Intermedial eco-criticism

Project: Intermedial Ecocriticism: Transmediating the Anthropocene

This project responds from a humanities perspective to an urgent societal challenge: how can the Anthropocene ecological crisis be communicated?

Project information

Project members: Jørgen Bruhn (coordinator) (LNU), Liviu Lutas (LNU), Corina Löwe (LNU), Anna Sofia Rossholm (Stockholm University), Niklas Salmose (LNU), Emma Tornborg (IMS-associated researcher and postdoc 2015-20), Hans T. Sternudd (LNU), Åsa Nilsson-Skåve (LNU), Rebecca Duncan (LNU), Johan Höglund (LNU), and Peter Makai (IMS postdoc 2018-2020, International Fellow Universität Duisburg-Essen 2021, contact: peter.makai@mensa.hu).

Funding organisation: This project has received partial funding for the time frame 2021-2024, from Formas.

About the project

Intermedial Ecocriticism is an emerging research agenda that starts with the observation that environmental humanities lack a systematic theory and methodology that understand similarities and dissimilarities between different media and art forms’ representations of the Anthropocene ecological crisis.

One of our main focuses is on how specific representation of the crisis in scientific media types undergoes changes when transformed into other media types.
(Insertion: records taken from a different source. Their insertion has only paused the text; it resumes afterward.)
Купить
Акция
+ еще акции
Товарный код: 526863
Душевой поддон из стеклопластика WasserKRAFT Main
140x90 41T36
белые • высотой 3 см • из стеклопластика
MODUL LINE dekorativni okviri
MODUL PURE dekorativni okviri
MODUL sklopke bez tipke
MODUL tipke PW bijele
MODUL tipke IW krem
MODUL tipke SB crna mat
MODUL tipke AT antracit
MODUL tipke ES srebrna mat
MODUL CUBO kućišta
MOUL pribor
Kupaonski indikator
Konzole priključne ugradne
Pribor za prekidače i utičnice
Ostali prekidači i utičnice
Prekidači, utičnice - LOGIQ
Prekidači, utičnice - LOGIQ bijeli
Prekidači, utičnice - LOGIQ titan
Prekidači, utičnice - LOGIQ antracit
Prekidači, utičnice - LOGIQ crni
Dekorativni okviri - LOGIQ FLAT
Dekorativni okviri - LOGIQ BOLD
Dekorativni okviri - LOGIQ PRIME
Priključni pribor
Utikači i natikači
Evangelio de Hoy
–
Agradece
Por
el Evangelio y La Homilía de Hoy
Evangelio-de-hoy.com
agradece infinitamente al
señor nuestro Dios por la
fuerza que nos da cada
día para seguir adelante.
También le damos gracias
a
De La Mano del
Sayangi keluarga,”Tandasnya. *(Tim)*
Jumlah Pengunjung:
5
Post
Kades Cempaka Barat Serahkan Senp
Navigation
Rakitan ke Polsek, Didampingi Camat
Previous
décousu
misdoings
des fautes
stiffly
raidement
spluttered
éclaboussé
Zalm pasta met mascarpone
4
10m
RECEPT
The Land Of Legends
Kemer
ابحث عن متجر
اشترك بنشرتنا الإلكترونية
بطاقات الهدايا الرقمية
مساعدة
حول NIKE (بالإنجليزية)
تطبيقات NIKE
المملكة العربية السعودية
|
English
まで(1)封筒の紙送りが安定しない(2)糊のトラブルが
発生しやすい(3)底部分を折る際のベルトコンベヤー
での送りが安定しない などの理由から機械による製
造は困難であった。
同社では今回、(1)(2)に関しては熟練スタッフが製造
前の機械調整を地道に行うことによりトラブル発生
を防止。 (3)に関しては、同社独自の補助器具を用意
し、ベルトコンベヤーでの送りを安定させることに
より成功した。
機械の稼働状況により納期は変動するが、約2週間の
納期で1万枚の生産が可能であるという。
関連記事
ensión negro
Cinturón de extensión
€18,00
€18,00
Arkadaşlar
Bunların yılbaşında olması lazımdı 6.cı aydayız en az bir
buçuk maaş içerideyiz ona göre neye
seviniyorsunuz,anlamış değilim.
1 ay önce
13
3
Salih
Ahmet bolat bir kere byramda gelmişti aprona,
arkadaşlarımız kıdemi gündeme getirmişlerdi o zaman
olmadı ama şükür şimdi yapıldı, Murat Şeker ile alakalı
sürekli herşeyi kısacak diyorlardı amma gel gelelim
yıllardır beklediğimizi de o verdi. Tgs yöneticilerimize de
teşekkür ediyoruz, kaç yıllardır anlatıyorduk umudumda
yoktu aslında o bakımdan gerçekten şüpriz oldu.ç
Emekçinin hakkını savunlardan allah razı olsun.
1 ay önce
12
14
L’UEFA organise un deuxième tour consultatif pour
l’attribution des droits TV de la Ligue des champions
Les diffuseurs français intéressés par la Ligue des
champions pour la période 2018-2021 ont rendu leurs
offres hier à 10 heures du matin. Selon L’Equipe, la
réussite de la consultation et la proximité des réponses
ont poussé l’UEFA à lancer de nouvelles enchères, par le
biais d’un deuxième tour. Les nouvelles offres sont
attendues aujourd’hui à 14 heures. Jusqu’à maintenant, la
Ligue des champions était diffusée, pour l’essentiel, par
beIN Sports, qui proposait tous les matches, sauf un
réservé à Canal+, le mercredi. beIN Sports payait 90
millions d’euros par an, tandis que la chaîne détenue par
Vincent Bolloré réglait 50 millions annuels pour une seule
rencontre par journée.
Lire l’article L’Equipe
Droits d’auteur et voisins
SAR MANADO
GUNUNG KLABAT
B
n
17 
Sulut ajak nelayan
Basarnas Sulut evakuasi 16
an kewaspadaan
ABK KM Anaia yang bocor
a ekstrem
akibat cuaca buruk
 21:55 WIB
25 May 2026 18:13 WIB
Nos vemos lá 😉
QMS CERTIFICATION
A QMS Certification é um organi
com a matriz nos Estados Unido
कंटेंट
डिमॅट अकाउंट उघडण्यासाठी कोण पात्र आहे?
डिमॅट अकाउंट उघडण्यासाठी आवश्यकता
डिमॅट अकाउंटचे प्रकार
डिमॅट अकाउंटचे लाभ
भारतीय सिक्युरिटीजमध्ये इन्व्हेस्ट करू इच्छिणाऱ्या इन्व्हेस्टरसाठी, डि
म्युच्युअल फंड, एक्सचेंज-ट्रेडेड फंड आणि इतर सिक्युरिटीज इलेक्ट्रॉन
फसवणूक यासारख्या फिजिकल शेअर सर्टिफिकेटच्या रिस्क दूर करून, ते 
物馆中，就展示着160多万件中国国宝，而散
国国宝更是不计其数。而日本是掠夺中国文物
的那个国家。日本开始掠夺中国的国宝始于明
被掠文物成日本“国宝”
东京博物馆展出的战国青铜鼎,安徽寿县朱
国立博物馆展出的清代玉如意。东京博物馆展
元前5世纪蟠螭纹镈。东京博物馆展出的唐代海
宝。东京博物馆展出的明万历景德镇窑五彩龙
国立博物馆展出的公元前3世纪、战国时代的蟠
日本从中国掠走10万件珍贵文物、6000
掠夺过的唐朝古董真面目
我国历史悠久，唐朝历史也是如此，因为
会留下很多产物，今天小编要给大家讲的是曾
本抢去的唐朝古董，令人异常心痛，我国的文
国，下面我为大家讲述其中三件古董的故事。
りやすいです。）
We will be able to do this by critically revisiting the basic ideas of ecocriticism in the light of analytical abilities provided by intermedial studies. We are thus cross-linking intermedial studies and ecocriticism; this theoretical and analytical combination of the two fields is the first of its kind.

We develop Intermedial Ecocriticism via a number of case studies and aim to construct a framework that analyses, discusses, and compares a very broad range of cultural representations across different media types and the conventional but sometimes unproductive dividing lines of, for example, aesthetic and non-aesthetic communication.

The project – initiated in 2016 – involves researchers from different disciplines, predominantly from the humanities, and the group has been instrumental in several larger publication and conference projects.

Case studies conducted by group members include novels, scientific articles, social media, poetry, documentary films, different kinds of feature and animation films, as well as science museum exhibitions and digital communication educational campaigns.

Among the thematic focal points investigated is narrative patterns, the production of truth claims, and the question of personal agency, as well as the representation of food in climate fiction and the inherent relations between nostalgia and Anthropocene grief. To sum up, the group works following broad hypotheses:

  1. The Anthropocene ecological crises can be understood as communicational question by applying intermedial and multimodal methods;
  2. Aesthetic media types have deep potentials for communicating ecological knowledge, and can successfully be compared to other media types to be properly understood;
  3. The ecological crises are both a local and global affair and communication issues interconnect with historical, social, and ideological concerns.
  4. The Humanities, as a result of this, is essential in order to understand and solve the interrelated crises of the Anthropocene.